Saved entries:
********
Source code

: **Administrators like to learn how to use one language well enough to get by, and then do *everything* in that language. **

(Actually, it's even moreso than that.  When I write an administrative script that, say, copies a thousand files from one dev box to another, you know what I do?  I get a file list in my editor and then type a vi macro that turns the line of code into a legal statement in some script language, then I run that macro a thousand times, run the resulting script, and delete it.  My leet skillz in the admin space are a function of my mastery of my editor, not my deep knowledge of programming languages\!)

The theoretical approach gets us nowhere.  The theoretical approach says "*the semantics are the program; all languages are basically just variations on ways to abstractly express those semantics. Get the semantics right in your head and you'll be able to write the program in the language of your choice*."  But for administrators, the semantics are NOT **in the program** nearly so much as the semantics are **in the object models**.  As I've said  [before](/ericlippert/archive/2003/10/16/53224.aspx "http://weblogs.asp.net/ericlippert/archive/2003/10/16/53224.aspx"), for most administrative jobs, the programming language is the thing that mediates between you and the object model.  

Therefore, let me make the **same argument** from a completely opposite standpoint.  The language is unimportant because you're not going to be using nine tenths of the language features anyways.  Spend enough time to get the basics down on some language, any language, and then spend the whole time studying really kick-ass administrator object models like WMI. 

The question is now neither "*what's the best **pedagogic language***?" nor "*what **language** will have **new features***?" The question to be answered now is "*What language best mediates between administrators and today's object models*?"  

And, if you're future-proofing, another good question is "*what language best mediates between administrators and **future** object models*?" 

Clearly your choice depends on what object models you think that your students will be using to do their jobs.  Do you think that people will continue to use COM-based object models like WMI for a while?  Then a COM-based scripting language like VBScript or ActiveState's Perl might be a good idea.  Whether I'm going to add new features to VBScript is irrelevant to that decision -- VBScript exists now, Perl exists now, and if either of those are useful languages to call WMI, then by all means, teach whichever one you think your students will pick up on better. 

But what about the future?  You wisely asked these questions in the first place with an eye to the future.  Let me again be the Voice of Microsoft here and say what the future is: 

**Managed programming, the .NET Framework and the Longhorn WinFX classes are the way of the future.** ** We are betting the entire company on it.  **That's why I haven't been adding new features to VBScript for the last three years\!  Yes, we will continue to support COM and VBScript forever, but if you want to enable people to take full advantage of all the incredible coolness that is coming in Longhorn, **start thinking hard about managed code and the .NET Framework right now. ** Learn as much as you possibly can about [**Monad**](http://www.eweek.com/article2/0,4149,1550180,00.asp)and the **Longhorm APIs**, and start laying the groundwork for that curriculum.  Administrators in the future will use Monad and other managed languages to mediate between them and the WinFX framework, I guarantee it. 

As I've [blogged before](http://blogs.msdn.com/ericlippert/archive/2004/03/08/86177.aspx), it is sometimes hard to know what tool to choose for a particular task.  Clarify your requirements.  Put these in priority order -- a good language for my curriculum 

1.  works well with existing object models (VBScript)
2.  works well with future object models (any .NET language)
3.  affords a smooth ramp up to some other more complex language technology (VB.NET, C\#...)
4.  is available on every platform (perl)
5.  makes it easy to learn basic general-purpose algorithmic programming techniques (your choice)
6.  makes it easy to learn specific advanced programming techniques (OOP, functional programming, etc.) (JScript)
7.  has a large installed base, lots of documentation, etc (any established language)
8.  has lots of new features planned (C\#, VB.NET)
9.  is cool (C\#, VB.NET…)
********
Print the records again, exactly as they stand above.

Source code

: **Administrators like to learn how to use one language well enough to get by, and then do *everything* in that language. **

(Actually, it's even moreso than that.  When I write an administrative script that, say, copies a thousand files from one dev box to another, you know what I do?  I get a file list in my editor and then type a vi macro that turns the line of code into a legal statement in some script language, then I run that macro a thousand times, run the resulting script, and delete it.  My leet skillz in the admin space are a function of my mastery of my editor, not my deep knowledge of programming languages\!)

The theoretical approach gets us nowhere.  The theoretical approach says "*the semantics are the program; all languages are basically just variations on ways to abstractly express those semantics. Get the semantics right in your head and you'll be able to write the program in the language of your choice*."  But for administrators, the semantics are NOT **in the program** nearly so much as the semantics are **in the object models**.  As I've said  [before](/ericlippert/archive/2003/10/16/53224.aspx "http://weblogs.asp.net/ericlippert/archive/2003/10/16/53224.aspx"), for most administrative jobs, the programming language is the thing that mediates between you and the object model.  

Therefore, let me make the **same argument** from a completely opposite standpoint.  The language is unimportant because you're not going to be using nine tenths of the language features anyways.  Spend enough time to get the basics down on some language, any language, and then spend the whole time studying really kick-ass administrator object models like WMI. 

The question is now neither "*what's the best **pedagogic language***?" nor "*what **language** will have **new features***?" The question to be answered now is "*What language best mediates between administrators and today's object models*?"  

And, if you're future-proofing, another good question is "*what language best mediates between administrators and **future** object models*?" 

Clearly your choice depends on what object models you think that your students will be using to do their jobs.  Do you think that people will continue to use COM-based object models like WMI for a while?  Then a COM-based scripting language like VBScript or ActiveState's Perl might be a good idea.  Whether I'm going to add new features to VBScript is irrelevant to that decision -- VBScript exists now, Perl exists now, and if either of those are useful languages to call WMI, then by all means, teach whichever one you think your students will pick up on better. 

But what about the future?  You wisely asked these questions in the first place with an eye to the future.  Let me again be the Voice of Microsoft here and say what the future is: 

**Managed programming, the .NET Framework and the Longhorn WinFX classes are the way of the future.** ** We are betting the entire company on it.  **That's why I haven't been adding new features to VBScript for the last three years\!  Yes, we will continue to support COM and VBScript forever, but if you want to enable people to take full advantage of all the incredible coolness that is coming in Longhorn, **start thinking hard about managed code and the .NET Framework right now. ** Learn as much as you possibly can about [**Monad**](http://www.eweek.com/article2/0,4149,1550180,00.asp)and the **Longhorm APIs**, and start laying the groundwork for that curriculum.  Administrators in the future will use Monad and other managed languages to mediate between them and the WinFX framework, I guarantee it. 

As I've [blogged before](http://blogs.msdn.com/ericlippert/archive/2004/03/08/86177.aspx), it is sometimes hard to know what tool to choose for a particular task.  Clarify your requirements.  Put these in priority order -- a good language for my curriculum 

1.  works well with existing object models (VBScript)
2.  works well with future object models (any .NET language)
3.  affords a smooth ramp up to some other more complex language technology (VB.NET, C\#...)
4.  is available on every platform (perl)
5.  makes it easy to learn basic general-purpose algorithmic programming techniques (your choice)
6.  makes it easy to learn specific advanced programming techniques (OOP, functional programming, etc.) (JScript)
7.  has a large installed base, lots of documentation, etc (any established language)
8.  has lots of new features planned (C\#, VB.NET)
9.  is cool (C\#, VB.NET…)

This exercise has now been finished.